For we say a set $I$ and a binary relation $\leq$ form a pre-ordered set if $\leq$ is reflexive and transitive on $I$.
In a catergory $\mathcal C$, say a family of objects $(C_a)_{a\in I}$ and morphisms $c_{bc} : C_c \rightarrow C_b$ whenever $b \leq c$ such that:
$c_{bc}c_{cd} = c_{bd}$ whenever $b \leq c$ and $c \leq d$ in $I$,
is called an inverse system of shape $(I, \leq )$.
For such an inverse system $C = (C_a, c_{bc})$ we say that the inverse limit $\lim_{\leftarrow_I}C$, if it exists, is an object of $\mathcal C$ which along with morphisms $\pi_a : \lim_{\leftarrow_I}C \rightarrow C_a$ for all $a \in I$ such that: $c_{bc}\pi_c = \pi_b$ whenever $b\leq c$, it satisfies the universal property:
If $D$ is an object of $\mathcal C$ and $\rho_a : D \rightarrow C_a$ for all $a \in I$ satisfying $c_{bc}\rho_c = \rho_b$ whenever $b \leq c$, then:
$\exists! f \in Hom_{\mathcal C}(D, \lim_{\leftarrow_I})$ such that: $\pi_af = \rho_a$ for all $a \in I$.
Now, I am asked to show that in the case that there is a maximal element $t \in I$, and an inverse system $C = (C_a, c_{bc})$ of shape $(I, \leq)$ in a category $\mathcal C$, then $C_t$ along with the morphisms $\pi_a = c_{at}$ are the inverse limit of $C$.
It is easy to see that $C_t$ and these morphisms satisfy $c_{bc}\pi_c = \pi_b$ whenever $b \leq c$, given the definition of the inverse system.

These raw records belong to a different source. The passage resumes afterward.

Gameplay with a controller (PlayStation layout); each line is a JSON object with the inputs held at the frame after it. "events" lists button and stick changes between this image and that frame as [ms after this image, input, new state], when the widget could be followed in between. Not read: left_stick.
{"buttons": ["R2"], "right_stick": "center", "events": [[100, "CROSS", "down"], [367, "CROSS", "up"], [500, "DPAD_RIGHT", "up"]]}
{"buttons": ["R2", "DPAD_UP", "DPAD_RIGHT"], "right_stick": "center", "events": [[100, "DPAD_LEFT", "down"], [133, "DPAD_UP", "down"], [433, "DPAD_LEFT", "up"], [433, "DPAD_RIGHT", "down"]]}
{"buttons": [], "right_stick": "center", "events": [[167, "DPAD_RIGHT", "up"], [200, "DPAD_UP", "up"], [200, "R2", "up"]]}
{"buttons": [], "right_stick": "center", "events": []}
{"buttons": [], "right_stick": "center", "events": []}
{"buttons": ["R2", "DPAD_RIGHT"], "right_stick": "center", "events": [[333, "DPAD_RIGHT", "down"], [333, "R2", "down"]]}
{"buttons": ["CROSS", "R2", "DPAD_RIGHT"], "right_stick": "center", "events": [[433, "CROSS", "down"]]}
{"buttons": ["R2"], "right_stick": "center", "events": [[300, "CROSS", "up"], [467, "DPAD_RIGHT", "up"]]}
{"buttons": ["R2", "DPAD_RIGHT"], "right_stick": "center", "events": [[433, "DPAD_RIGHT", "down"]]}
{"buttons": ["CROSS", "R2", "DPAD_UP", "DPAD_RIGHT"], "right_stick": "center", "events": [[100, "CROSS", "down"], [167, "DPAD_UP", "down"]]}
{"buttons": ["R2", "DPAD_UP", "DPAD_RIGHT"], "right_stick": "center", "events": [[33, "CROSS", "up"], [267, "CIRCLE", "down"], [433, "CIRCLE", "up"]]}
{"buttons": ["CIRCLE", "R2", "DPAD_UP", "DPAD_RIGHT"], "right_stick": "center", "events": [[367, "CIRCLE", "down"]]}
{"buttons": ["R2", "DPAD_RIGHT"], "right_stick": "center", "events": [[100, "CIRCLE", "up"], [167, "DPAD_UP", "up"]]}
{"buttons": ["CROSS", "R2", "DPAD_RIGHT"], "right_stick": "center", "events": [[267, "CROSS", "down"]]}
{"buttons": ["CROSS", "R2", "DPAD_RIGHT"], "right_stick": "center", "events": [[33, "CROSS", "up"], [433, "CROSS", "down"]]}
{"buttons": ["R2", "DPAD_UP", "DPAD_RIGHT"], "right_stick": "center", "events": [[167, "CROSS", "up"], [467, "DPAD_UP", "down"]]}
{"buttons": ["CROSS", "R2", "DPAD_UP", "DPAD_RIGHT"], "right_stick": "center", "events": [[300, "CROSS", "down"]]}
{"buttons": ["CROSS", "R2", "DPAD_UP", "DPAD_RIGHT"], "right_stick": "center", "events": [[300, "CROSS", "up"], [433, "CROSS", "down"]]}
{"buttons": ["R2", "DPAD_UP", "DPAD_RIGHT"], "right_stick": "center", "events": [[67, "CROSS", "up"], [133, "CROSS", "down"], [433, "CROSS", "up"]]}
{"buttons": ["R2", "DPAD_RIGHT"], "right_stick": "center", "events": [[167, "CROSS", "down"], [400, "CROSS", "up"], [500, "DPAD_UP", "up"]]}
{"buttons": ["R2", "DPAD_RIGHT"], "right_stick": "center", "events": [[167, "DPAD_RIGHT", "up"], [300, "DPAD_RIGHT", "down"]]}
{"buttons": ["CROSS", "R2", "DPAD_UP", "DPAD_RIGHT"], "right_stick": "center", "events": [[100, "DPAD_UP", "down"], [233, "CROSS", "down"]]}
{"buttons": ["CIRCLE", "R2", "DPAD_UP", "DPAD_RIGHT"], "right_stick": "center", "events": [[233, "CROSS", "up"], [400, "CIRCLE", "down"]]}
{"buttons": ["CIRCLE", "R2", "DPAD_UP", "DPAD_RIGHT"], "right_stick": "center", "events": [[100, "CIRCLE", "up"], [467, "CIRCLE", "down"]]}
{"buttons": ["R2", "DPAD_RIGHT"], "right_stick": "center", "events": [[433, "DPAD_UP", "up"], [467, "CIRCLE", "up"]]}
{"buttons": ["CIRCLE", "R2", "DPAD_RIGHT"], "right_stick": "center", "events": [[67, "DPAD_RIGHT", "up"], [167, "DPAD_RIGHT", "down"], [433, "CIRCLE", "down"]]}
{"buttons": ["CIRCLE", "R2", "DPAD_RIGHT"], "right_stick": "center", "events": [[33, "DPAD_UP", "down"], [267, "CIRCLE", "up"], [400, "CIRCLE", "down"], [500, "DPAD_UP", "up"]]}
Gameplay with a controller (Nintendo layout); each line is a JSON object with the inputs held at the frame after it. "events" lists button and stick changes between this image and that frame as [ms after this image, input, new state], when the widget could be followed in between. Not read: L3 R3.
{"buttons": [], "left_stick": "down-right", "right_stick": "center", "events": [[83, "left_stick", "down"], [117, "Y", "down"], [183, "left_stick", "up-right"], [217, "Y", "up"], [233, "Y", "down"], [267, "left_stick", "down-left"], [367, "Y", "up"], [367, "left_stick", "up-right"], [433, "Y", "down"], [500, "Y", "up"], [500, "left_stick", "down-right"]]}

It remains to show the universal property from above, so suppose we have an object $D$ of $\mathcal C$ along with morphisms $\rho_a : D \rightarrow C_a$ for all $a \in I$ such that $c_{bc}\rho_c = \rho_b$ whenever $b \leq c$.
Then note $\rho_t$ is a morphism as required in the universal property, so it remains to show it is unique.
Suppose then that $\exists f \in Hom_{\mathcal C}(D, C_t)$ such that: $\pi_af = \rho_a$ for all $a \in I$, and suppose also that $\exists x \in D$ such that $f(x) \neq \rho_t(x)$. I then need some sort of contradiction.
However, I am not really sure how to arrive at this conclusion?
It is easy to see that we should have:
$c_{tt}f(x) = \rho_t(x) = c_{tt}\rho_t(x)$, so we had some sort of injectivity condition on $c_tt$ then we would be done. However, I cannot immediately see why that would be the case?
I'm not stuck and can only make conclusions along the lines of "if it's not injective then it's not injective". How might I proceed with this question?